There are no definite diagnostic criteria for lipodystrophies, and a high index of suspicion is of paramount importance. One should carefully look for evidence of subcutaneous fat loss in any nonobese young patient with diabetes, particularly in the presence of acanthosis, hirsutism, hypertriglyceridemia, or fatty liver. Loss of fat from the limbs gives patients a muscular appearance with prominent subcutaneous veins that may be evident at birth in severe cases. The patients in both of the cases presented here had prominent musculature and subcutaneous veins. Imaging modalities such as DXA and MRI scanning are helpful in substantiating the diagnosis, which can be confirmed subsequently by genetic studies.

Patients with lipodystrophy are at high cardiometabolic risk compared to those with more typical type 2 diabetes, and all patients with lipodystrophy should be evaluated with liver function, serum lipid, and hyperuricemia testing at diagnosis. Noninvasive tests for liver fibrosis should also be done.
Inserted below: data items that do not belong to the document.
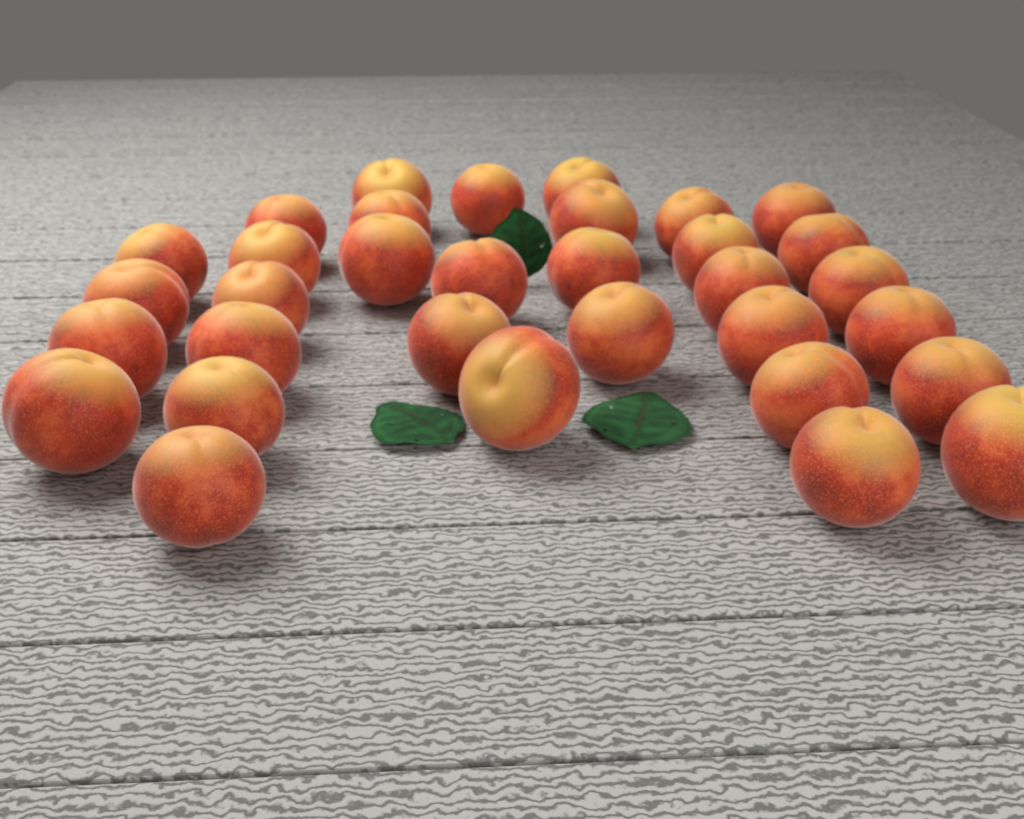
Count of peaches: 33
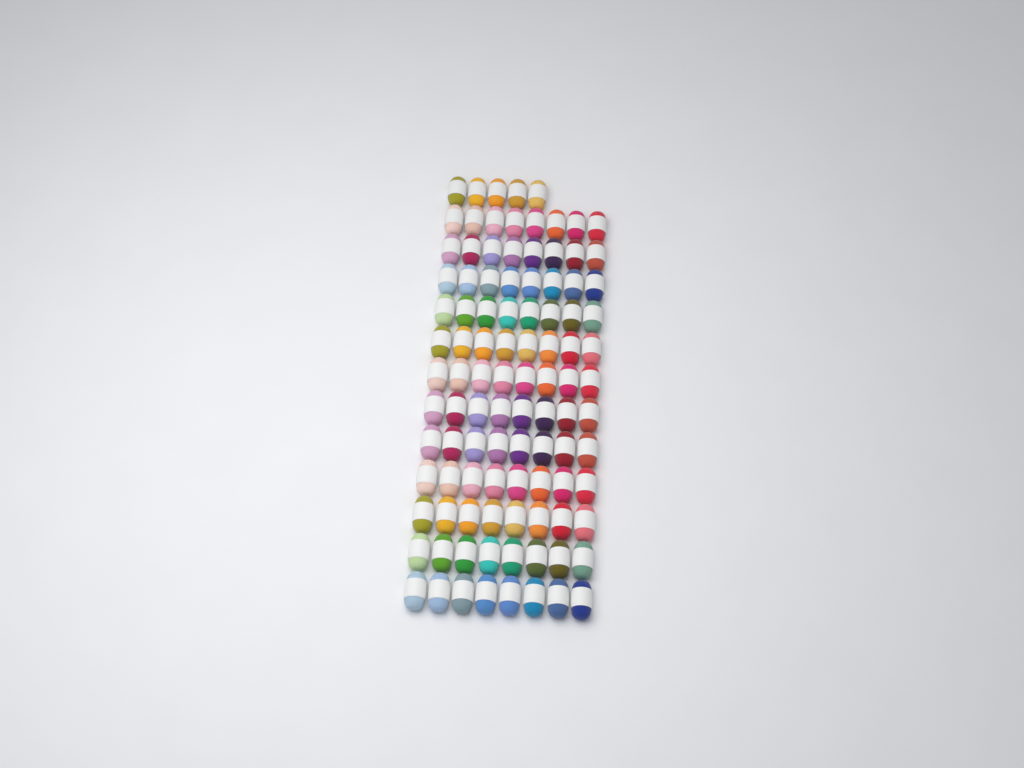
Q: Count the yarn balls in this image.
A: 101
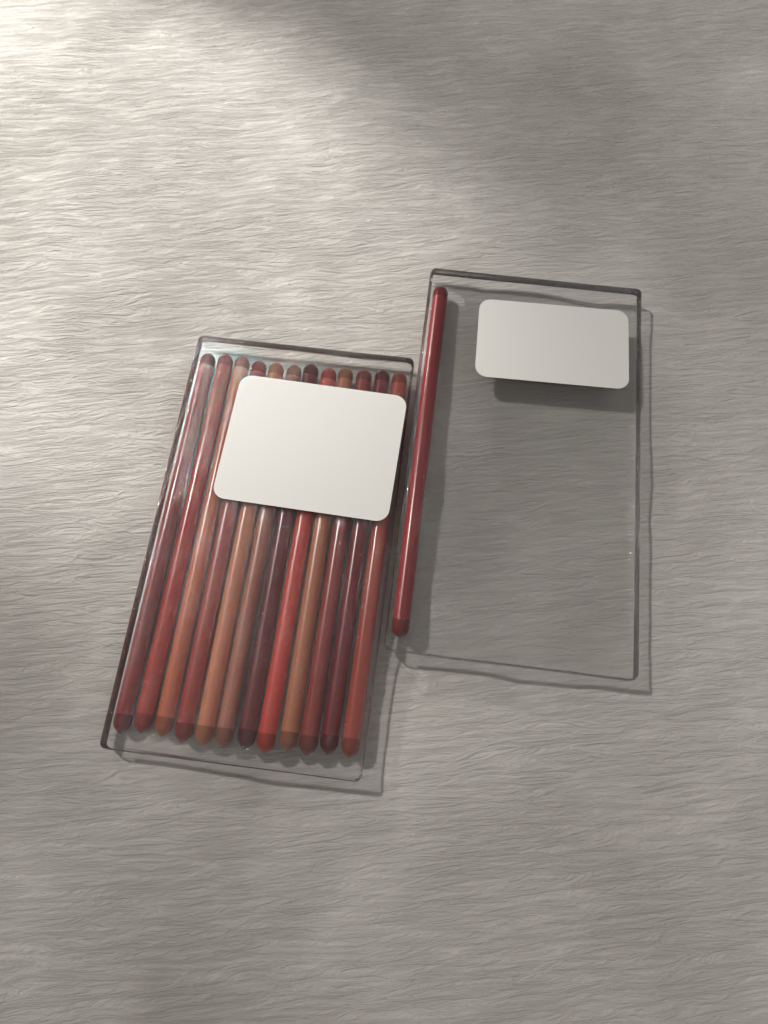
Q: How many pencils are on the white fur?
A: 13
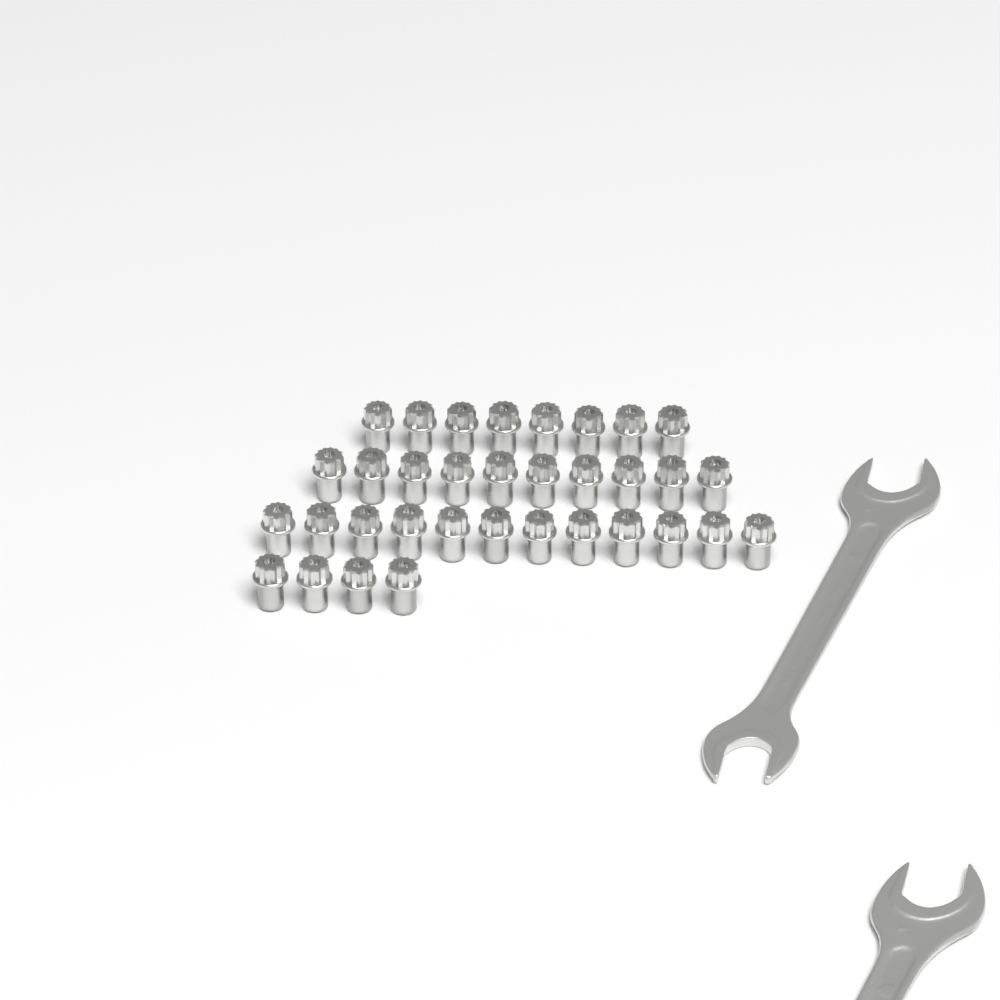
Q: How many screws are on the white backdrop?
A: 34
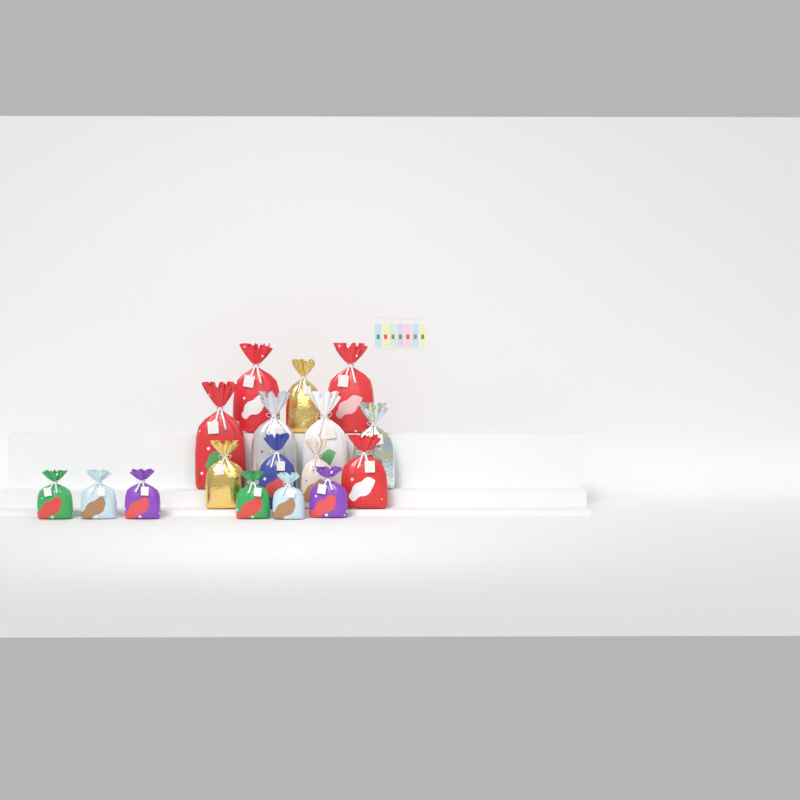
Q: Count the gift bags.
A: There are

Electrocardiography, Holter monitoring, echocardiography, and stress testing are also advised because of the high prevalence of coronary artery disease, cardiomyopathy, and rhythm disturbances in these patients.

Treatment of lipodystrophies is difficult and focused on reversal of cosmetic disfigurement and improvement in deranged metabolic parameters. Proper education, which should include both patients and their families, is of utmost importance to allay associated stress and psychological sequelae. Therapeutic lifestyle modification that includes a low-fat diet and regular aerobic physical exercise is crucial. There are no guidelines for drug therapy because of a lack of randomized, controlled trials. However, hypertriglyceridemia should be managed with fibrates or fish oil with or without statins, and diabetes should be managed with metformin, insulin, or both, often in very high doses. The use of thiazolidinediones is controversial and has been incriminated for increased fat deposition in nonlipodystrophic regions (9). Management of disfigurement includes autologous adipose tissue transplantation, implantation of dermal filler in fat deficient areas, and liposuction from areas of unwanted excess adipose tissue.
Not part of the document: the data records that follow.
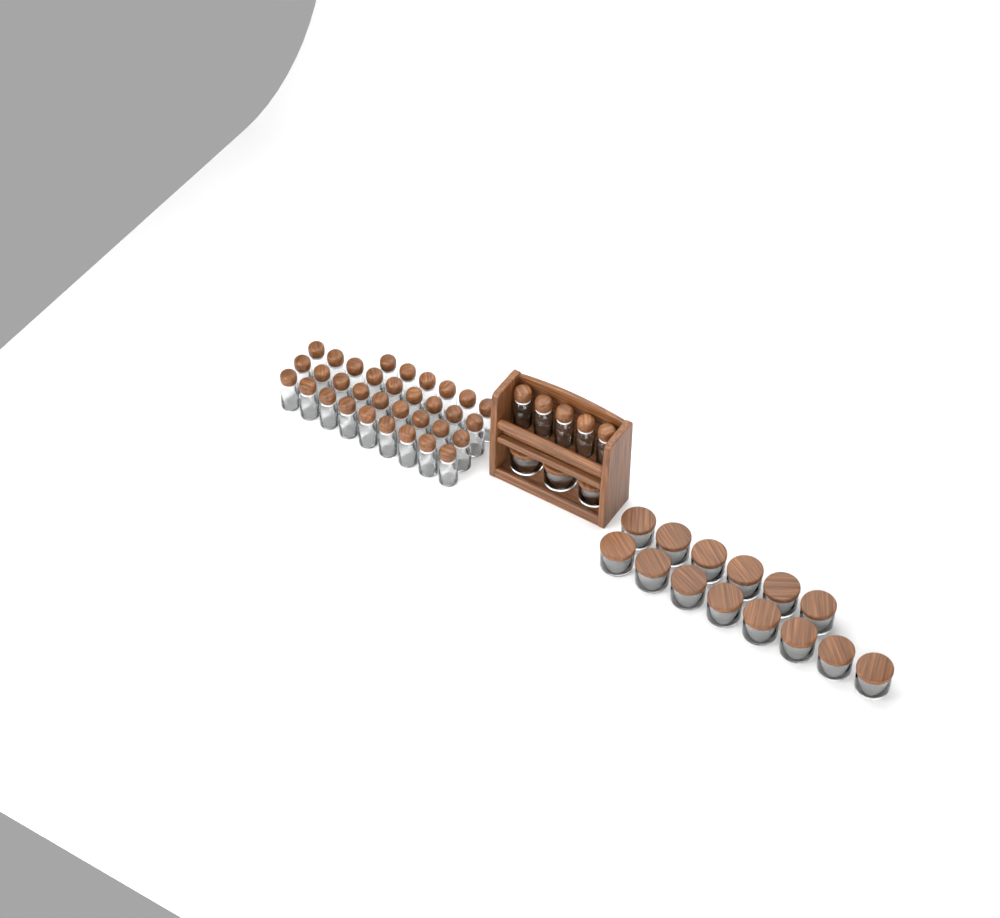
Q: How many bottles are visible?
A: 38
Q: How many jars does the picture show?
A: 17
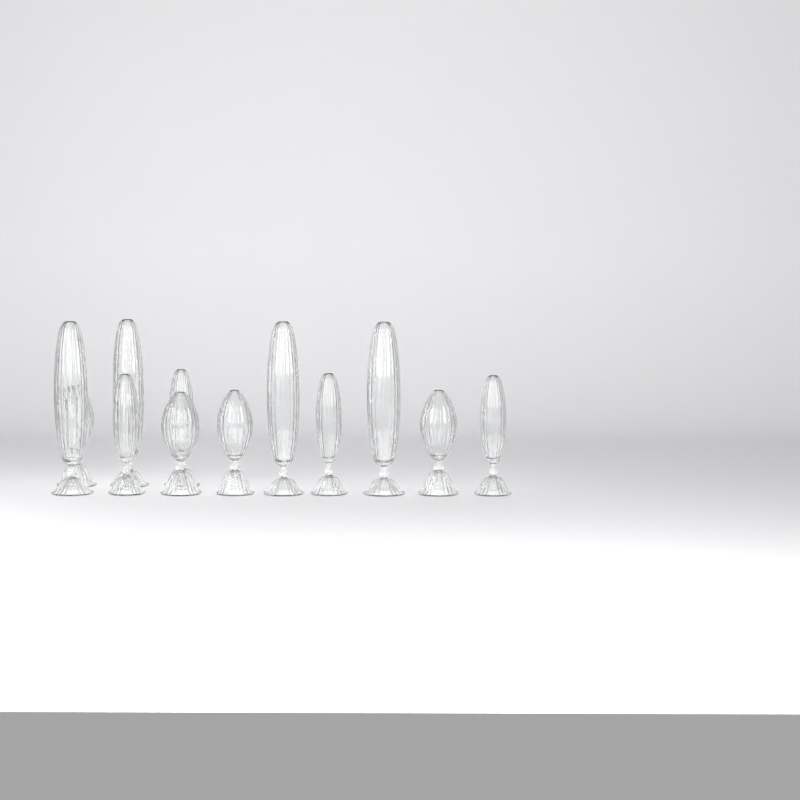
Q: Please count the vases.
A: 12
A major breakthrough in the treatment of lipodystrophies came in 2014 when the U.S. Food and Drug Administration approved metreleptin for use in conjunction with diet to treat patients with congenital generalized or acquired generalized lipodystrophy. Metreleptin is an analog of human leptin made through recombinant DNA technology. Administration of one or two subcutaneous injections of metreleptin daily for 12 months has been associated with significant clinical improvements in a number of studies (10,11). Side effects include fatigue, hypoglycemia, headache, decreased weight, and abdominal pain. Apart from hypersensitivity reactions and infections that may develop in occasional patients, adverse reactions are not severe enough to necessitate drug withdrawal. Development of neutralizing antibody and T-cell lymphoma (in immunodeficient patients) is a major concern related to the widespread use of metreleptin.

• Lipodystrophy, a genetically heterogeneous group of disorders characterized by loss or abnormal distribution of adipose tissue and resultant metabolic dysfunction, is not uncommon in diabetes clinics.
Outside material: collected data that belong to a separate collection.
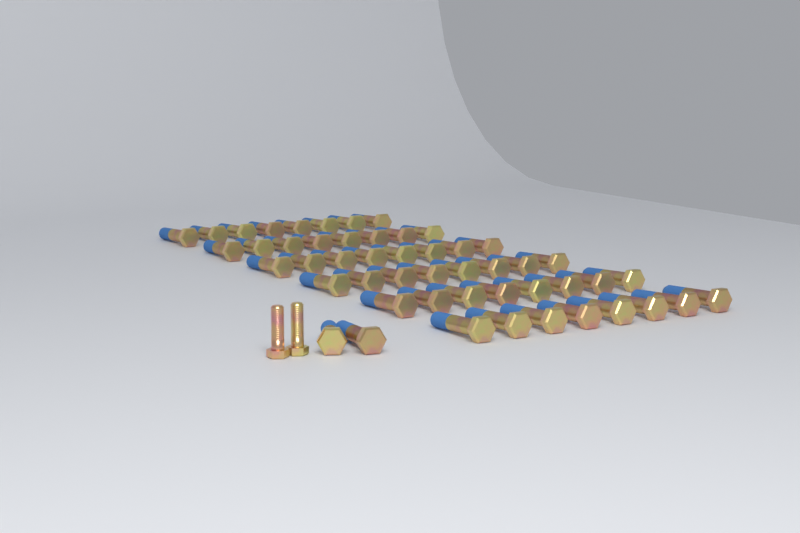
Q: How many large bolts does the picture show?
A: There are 50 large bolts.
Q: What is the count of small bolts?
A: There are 2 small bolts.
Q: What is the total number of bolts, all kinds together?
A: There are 52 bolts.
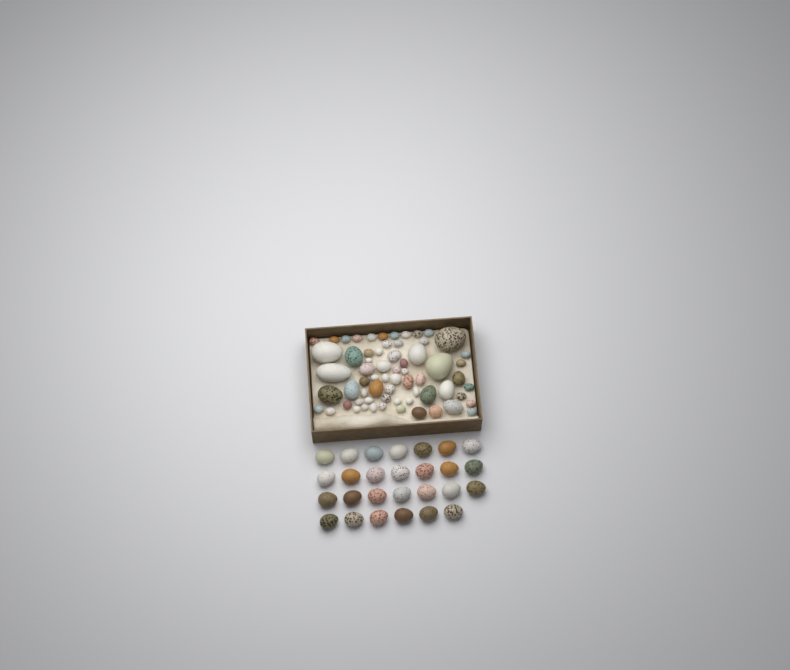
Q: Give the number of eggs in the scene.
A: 92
• Patients with a working diagnosis of type 1 diabetes who do not have a suggestive or documented history of ketosis and are on a significantly high daily insulin dosage (>2 units/kg/day) should be evaluated thoroughly to establish or refute the primary diagnosis. The presence of partial or complete loss of fat and associated fatty liver, hypertriglyceridemia, low HDL cholesterol, or hyperuricemia is suggestive of lipodystrophy.

• Presence of acanthosis in nonobese young individuals with diabetes should prompt a detailed systemic examination to rule out inherited causes of insulin resistance.

No potential conflicts of interest relevant to this article were reported.